EXERCISE GOAL
Please filter the data down to the lines that include the word "nonumber" and copy them.

──────── GIVEN DATA ────────

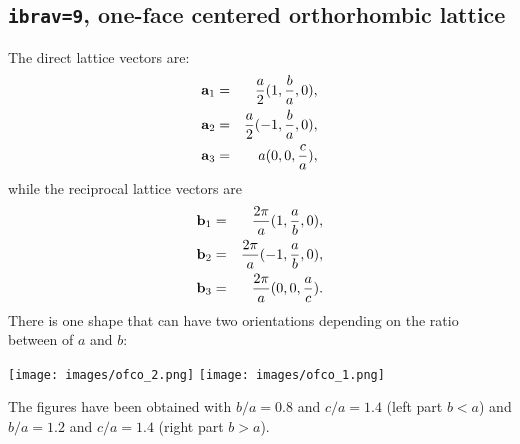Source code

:\documentclass[12pt,a4paper]{article}
\begin{document}
\subsection{\texttt{ibrav=9}, one-face centered orthorhombic lattice}
The direct lattice vectors are:
\begin{eqnarray}
{\bf a}_1 &=& {a \over 2} (1, {b \over a}, 0), \nonumber \\
{\bf a}_2 &=& {a \over 2} (-1, {b \over a}, 0), \nonumber \\
{\bf a}_3 &=& a  (0, 0, {c \over a}), \nonumber
\nonumber
\end{eqnarray}
while the reciprocal lattice vectors are
\begin{eqnarray}
{\bf b}_1 &=& {2\pi \over a} (1, {a \over b}, 0), \nonumber \\
{\bf b}_2 &=& {2\pi \over a} (-1, {a \over b}, 0), \nonumber \\
{\bf b}_3 &=& {2\pi \over a} (0, 0, {a \over c}). \nonumber
\nonumber
\end{eqnarray}
There is one shape that can have two orientations depending on the
ratio between of $a$ and $b$:
\begin{center}
\texttt{[image: images/ofco\_2.png]} \hspace{1cm}
\texttt{[image: images/ofco\_1.png]}
\end{center}
The figures have been obtained with $b/a=0.8$ and $c/a=1.4$ (left part $b<a$) 
and $b/a=1.2$ and $c/a=1.4$ (right part $b>a$).
\end{document}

────────

YOUR SOLUTION
{\bf a}_1 &=& {a \over 2} (1, {b \over a}, 0), \nonumber \\
{\bf a}_2 &=& {a \over 2} (-1, {b \over a}, 0), \nonumber \\
{\bf a}_3 &=& a  (0, 0, {c \over a}), \nonumber
\nonumber
{\bf b}_1 &=& {2\pi \over a} (1, {a \over b}, 0), \nonumber \\
{\bf b}_2 &=& {2\pi \over a} (-1, {a \over b}, 0), \nonumber \\
{\bf b}_3 &=& {2\pi \over a} (0, 0, {a \over c}). \nonumber
\nonumber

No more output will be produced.